D-Wave Quantum Aktie: 41% der Briten rechnen mit 100 Mio. Pfund

D-Wave erhält 100 Mio. US-Dollar Förderung und zeigt starke Nutzerzahlen. Analysten sehen Potenzial, die Aktie gibt jedoch nach.

Die Kernpunkte:
  • 100 Millionen Dollar US-Förderung
  • Umfrage: Britische Firmen erwarten Milliardengewinne
  • Nutzung der Quantensysteme steigt rasant
  • Rosenblatt erhöht Kursziel auf 43 Dollar

Hundert Millionen Dollar Bundesförderung, ein Investor Day mit steigenden Kurszielen und eine Umfrage, die massive Erwartungen britischer Großunternehmen belegt — D-Wave Quantum liefert dieser Tage gleich mehrere Schlagzeilen auf einmal. Trotzdem gab die Aktie am Dienstag nach. Das Muster ist bekannt: gute Nachrichten, Gewinnmitnahmen.

Britische Konzerne rechnen mit dreistelligen Millionengewinnen

Am 3. Juni veröffentlichte D-Wave eine Umfrage unter mehr als 1.000 Entscheidungsträgern großer britischer Unternehmen. Das Ergebnis ist bemerkenswert: 41 Prozent erwarten, dass Quantencomputing innerhalb eines Jahres nach Einführung mehr als 100 Millionen Pfund an Wert freisetzt. Keine Laborneugier mehr — die Unternehmen planen konkrete Einsätze.
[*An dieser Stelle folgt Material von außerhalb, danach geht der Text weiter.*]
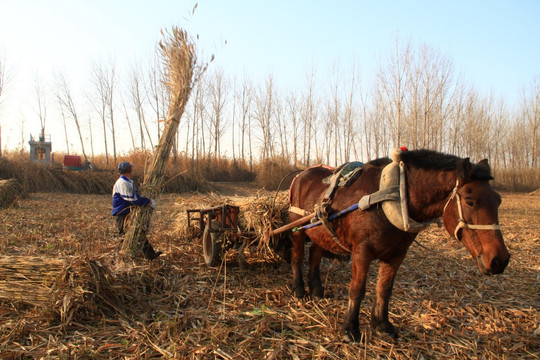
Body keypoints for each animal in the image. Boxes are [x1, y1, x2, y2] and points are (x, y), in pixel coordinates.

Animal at [288, 148, 508, 340]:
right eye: (470, 201)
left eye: (498, 200)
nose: (500, 260)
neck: (393, 196)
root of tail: (301, 174)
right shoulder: (362, 252)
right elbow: (357, 290)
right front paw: (350, 330)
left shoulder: (397, 254)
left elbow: (384, 289)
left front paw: (382, 325)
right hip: (297, 230)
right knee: (297, 257)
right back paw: (299, 290)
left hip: (320, 232)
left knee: (314, 256)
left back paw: (317, 290)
Im Mittelpunkt steht die Optimierung. Logistik, Personalplanung, Ressourcenverteilung — genau die Bereiche, in denen D-Waves Annealing-Systeme wie der Advantage2-Prozessor bereits laufen. Die Nutzung dieses Systems stieg im ersten Quartal 2026 um 314 Prozent gegenüber dem Vorjahr. Der Umsatz lag mit 2,86 Millionen Dollar allerdings unter manchen Analystenerwartungen.
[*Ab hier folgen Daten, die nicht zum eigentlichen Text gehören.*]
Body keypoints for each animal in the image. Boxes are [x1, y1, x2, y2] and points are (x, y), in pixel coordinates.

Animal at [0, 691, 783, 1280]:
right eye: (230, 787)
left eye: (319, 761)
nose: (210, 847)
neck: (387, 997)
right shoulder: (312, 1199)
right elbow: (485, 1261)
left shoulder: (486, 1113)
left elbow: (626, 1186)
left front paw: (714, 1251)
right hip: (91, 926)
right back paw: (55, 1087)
100 Millionen Dollar vom US-Staat

Einen Tag später, am 4. Juni, bestätigte D-Wave eine Förderung von 100 Millionen Dollar durch das US-Handelsministerium — finanziert über den CHIPS and Science Act. Das Geld fließt in die Weiterentwicklung supraleitender Quantentechnologie und stärkt den sogenannten Dual-Platform-Ansatz des Unternehmens.

Dieser Ansatz kombiniert die ausgereifte Annealing-Technologie mit einem neuen Gate-Modell-Programm. Letzteres geht auf die Anfang 2026 abgeschlossene Übernahme von Quantum Circuits zurück. Bis 2032 peilt D-Wave 100 logische Qubits an. Auf dem Weg dorthin stehen konkrete Meilensteine:

  • 2026: Auslieferung eines Gate-Modell-Systems mit 17 physischen Qubits
  • 2027: 49-Qubit-Array mit 20-facher Fehlerreduktion
  • 2030: 10 logische Qubits für frühe fehlertolerante Algorithmen

Rosenblatt hebt Kursziel auf 43 Dollar

Nach dem Investor Day passte Rosenblatt Securities seine Einschätzung an. Die Investmentbank hob das Kursziel auf 43 Dollar und behielt das „Buy“-Rating. Als Begründung nannte sie D-Waves Alleinstellung als einziger Hardware-Anbieter mit zwei vollständigen Plattformen für Optimierungs- und Universalquantenrechnen.

Die Liquiditätsreserve des Unternehmens liegt bei rund 588 Millionen Dollar — nach eigenen Angaben der höchste Stand der Unternehmensgeschichte. Das schafft Spielraum für den langen Weg bis zur Profitabilität.

An der Börse spiegelt sich das gemischte Bild wider. Die Aktie notiert aktuell bei 23,75 Euro und hat in den vergangenen zwölf Monaten rund 52 Prozent zugelegt. Vom 52-Wochen-Hoch bei 38,48 Euro trennen den Kurs allerdings noch gut 38 Prozent. Wer auf die Technologie setzt, braucht einen langen Atem — und starke Nerven bei einer annualisierten Volatilität von über 135 Prozent.